C’est un équilibre ce type que retient le Conseil d’Etat dans l’ordonnance Commune de Sceaux, pour encadrer les pouvoirs de police du maire  en période d’état d’urgence sanitaire déclaré pour faire face à l’épidémie de covid-19 : l’usage par le maire de son pouvoir de police générale pour édicter des mesures de lutte contre cette épidémie est subordonné à la double condition qu’elles soient exigées par des raisons impérieuses propres à la commune et qu’elles ne soient pas susceptibles de compromettre la cohérence et l’efficacité des mesures prises par l’Etat dans le cadre de ses pouvoirs de police spéciale. » (points 6 et 9)

La première limite apportée à la compétence du maire est assez proche de celle édictée en matière d’installations classées ; les raisons impérieuses font écho au péril imminent. La seconde limite est plus originale. Ne pas compromettre la cohérence et l’efficacité des mesures prises par l’Etat est une exigence plus originale, assez illustrative de la tendance dominante de la jurisprudence du Conseil d’Etat en période de Covid-19, très visiblement soucieux de ne pas gêner l’action du Gouvernement.

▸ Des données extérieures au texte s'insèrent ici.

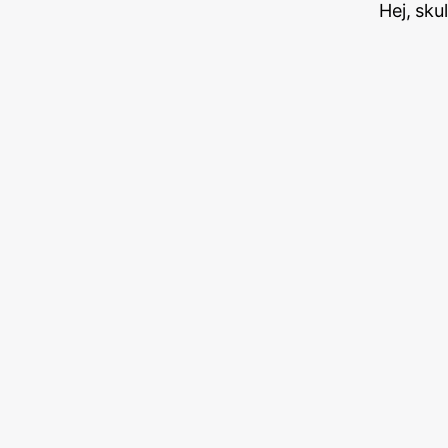
Hej, sku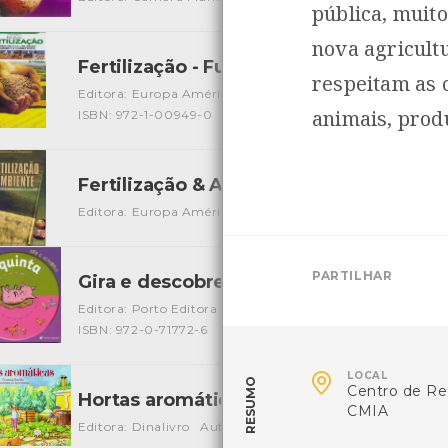
pública, muit
nova agricult
Fertilização - Fundamentos da Utilizaç
respeitam as 
Editora: Europa América
Autor: J. Quelhas dos Santos
L
animais, prod
ISBN: 972-1-00949-0
Fertilização & Ambiente
[Livros]
Editora: Europa América
Autor: J. Quelhas dos Santos
L
PARTILHAR
Gira e descobre - A quinta
[Livros]
Editora: Porto Editora
Autor: Franck Girard e Marie Odile
ISBN: 972-0-71772-6

LOCAL
RESUMO
Centro de Re
Hortas aromáticas
[Livros]
CMIA
Editora: Dinalivro
Autor: Fernanda Botelho
Local: Centr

On relèvera encore que le Conseil d’Etat prend soin, au point 6, de rappeler que si les maires ne peuvent agir que pour des raisons impérieuses lorsqu’ils souhaitent prendre des mesures destinées à lutter spécifiquement contre la catastrophe sanitaire, ils conservent en revanche une compétence plus large lorsqu’ils se bornent à « prendre des dispositions destinées à contribuer à la bonne application, sur le territoire de la commune, des mesures décidées par les autorités compétentes de l’Etat, notamment en interdisant, au vu des circonstances locales, l’accès à des lieux où sont susceptibles de se produire des rassemblements ».

La nuance est subtile mais s’explique probablement par la même logique de respect des choix « sanitaires » nationaux : tant qu’ils respectent les grandes orientations du gouvernement (pas d’obligation de masque, de gel hydroalcoolique, de tests, ou, demain, de traçage numérique), et se bornent à relayer localement ces grandes options, par exemple en complétant le dispositif d’Etat visant à limiter les rassemblement, les maires peuvent agir.

Ce qui conforte, dans son principe (les modalités restant incertaines…) le type d’arrêté pris par la préfecture de police de Paris (en accord avec le maire de Paris). Mais condamne toute initiative fondée sur une appréciation divergente des besoins sanitaires. L’encadrement peut sembler inutilement sévère ; mais les arrêtés parfois excentriques des dernières semaines et la perspective d’un déconfinement qui devra être harmonieux à l’échelle nationale ont sans doute beaucoup pesé dans la balance.